In Italy, finding new ways to harness big data could drive the country’s economic future. As data-processing software has become more efficient, firms are now able to store large quantities of data. The phrase “big data” tends to refer to utilizing data for predictive analytics and user behavior analytics. Istituto Bruno Leoni (IBL), an Atlas Network partner based in Torino, recently held a conference about the data economy and its potential to further economic growth and combat misinformation surrounding the issue.
“The purpose of the IBL conference was to understand whether big data represents a risk or an opportunity,” said Serena Sileoni, the vice director general of IBL. “[The speakers examined] how data can be fairly related to privacy and information, if and how antitrust surveillance affects big data, and the differences between traditional data analysis and outlining data. Our hope is to have contributed to a less biased and more objective understanding of the nature and the value of data, and of the processes that convert data to social and economic value.”

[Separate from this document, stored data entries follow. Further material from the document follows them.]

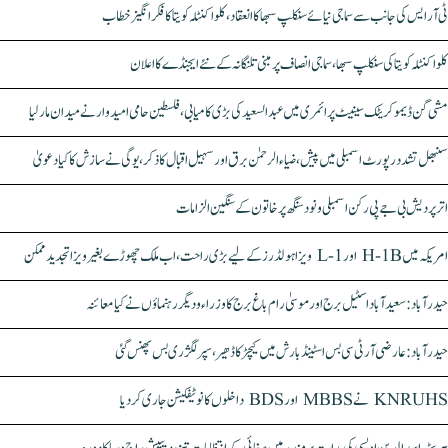
ٹی آر ایس کی جانب سے سماجی نیائے سنکلپ سبھا کا انعقاد، کلواکنٹلہ کویتا کا فکر انگیز خطاب
کلواکنٹلہ کویتا کی سنکلپ سبھا، سماجی انصاف پر مبنی تلنگانہ کے نئے ایجنڈے کا اعلان
مشی گن ڈیموکریٹک سینیٹ پرائمری میں عبدالسعید کی بڑی کامیابی، فلسطین حامی امیدوار نے میدان مار لیا
سنبھل تشدد رپورٹ اسمبلی میں پیش، ضیاء الرحمٰن برق اور سہیل اقبال کا ذکر، یوگی نے سازش کا کیا دعویٰ
اتر پردیش بی جے پی رکن اسمبلی ونود سنگھ پر خاتون کے سنگین الزامات
امریکہ میں H-1B اور L-1 ویزا ہولڈرز کے لیے بڑی راحت، اب ملک چھوڑے بغیر ویزا تجدید ممکن
حیدرآباد: سعیدآباد اسٹیل برج اور موسیٰ رام باغ برج کا وزراء و دیگر رہنماؤں نے کیا معائنہ
حیدرآباد: عارضی آر ٹی سی بس اسٹینڈ بارش میں کیچڑ کا ڈھیر، سپر لگژری بس پھنس گئی
KNRUHS نے MBBS اور BDS داخلوں کا نوٹیفکیشن جاری کر دیا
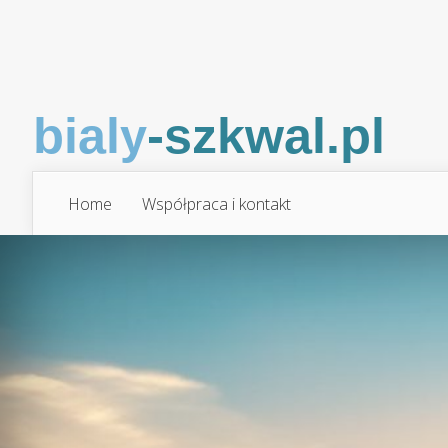
Home
Współpraca i kontakt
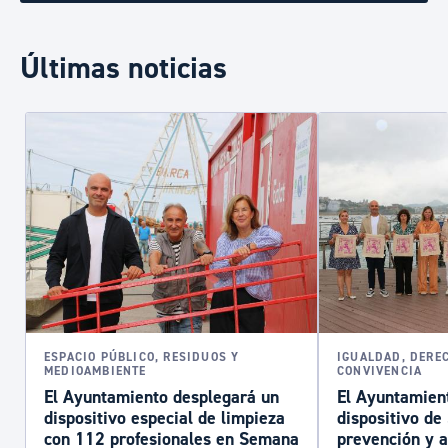
Últimas noticias
ESPACIO PÚBLICO, RESIDUOS Y
IGUALDAD, DERE
MEDIOAMBIENTE
CONVIVENCIA
El Ayuntamiento desplegará un
El Ayuntamient
dispositivo especial de limpieza
dispositivo d
con 112 profesionales en Semana
prevención y a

From left to right: Augusto Preta (lawyer and president of IT Media Consulting), Franco Debenedetti (president of Istituto Bruno Leoni), Serena Sileoni (vice director general of IBL), Gabriella Muscolo (member of the Antitrust Italian Authority), Antonio Nicita (member of the TLC Italian Authority), Mariateresa Maggiolino (law professor), and Giuseppe Colangelo (law and economics professor).
IBL held the conference in Rome and more than 120 attended. The event was inspired by the publication Economia dei dati, tendenze di mercato e prospettive di policy (The data economy: market trends and policy perspectives), an exhaustive report by IT-Media Consulting and Bocconi University.
“The conference has been an opportunity to discuss the nature and the value of big data—especially as a key factor of market power—among scholars, experts and public authorities engaged in guaranteeing fair competition and freedom of information, like the Antitrust and Telecommunication National Authority,” continued Sileoni. “The aim was to understand if, and in what sense, big data is different from personal data. [Big data] is a commodity belonging to, but not overlapping with, single data, which is a matter of individual right. In that sense, data is an added value for both companies and consumers. The conference sought to clarify whether such value should be taken into account in defining the market power of data owners, especially from an antitrust perspective.”